Continuous powering of wearable electronics and personalized biomonitoring systems remains a great challenge. One promising solution is the use of thermoelectric generators (TEGs) that convert body heat to electricity. These energy harvesters must conform to curved surfaces and minimize thermal barriers to maintain efficiency while still exhibiting durability under large deformations. Here, highly efficient, stretchable thermoelectric generators made of inorganic semiconductors and printed multifunctional soft matter are introduced. Liquid metal elastomer composites with tailored microstructures are printed as highly conductive thermal interface materials and stretchable interconnects. Additionally, elastomer composites with hollow microspheres are formulated to print a deformable and lightweight thermal insulator within the device.

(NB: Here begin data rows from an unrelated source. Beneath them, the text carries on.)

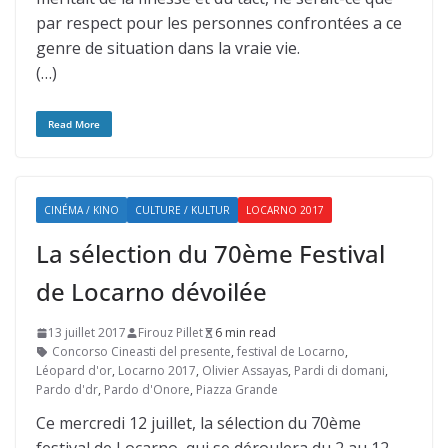
par respect pour les personnes confrontées a ce
genre de situation dans la vraie vie.
(…)
Read More
CINÉMA / KINO
CULTURE / KULTUR
LOCARNO 2017
La sélection du 70ème Festival
de Locarno dévoilée
13 juillet 2017
Firouz Pillet
6 min read
Concorso Cineasti del presente
,
festival de Locarno
,
Léopard d'or
,
Locarno 2017
,
Olivier Assayas
,
Pardi di domani
,
Pardo d'dr
,
Pardo d'Onore
,
Piazza Grande
Ce mercredi 12 juillet, la sélection du 70ème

These stretchable thermoelectric wearables show an excellent performance by generating an open‐circuit voltage of 392 mV and a power density of ≈650 µW cm−2 at ∆T = 60 °C and withstanding more than 15 000 stretching cycles at 30% strain. Furthermore, the additive manufacturing process is leveraged by direct writing of the TEGs on textiles to demonstrate their seamless integration and by 3D printing of stretchable heatsinks to maintain a large temperature gradient across the device and to study the effect of convective heat transfer on device performance.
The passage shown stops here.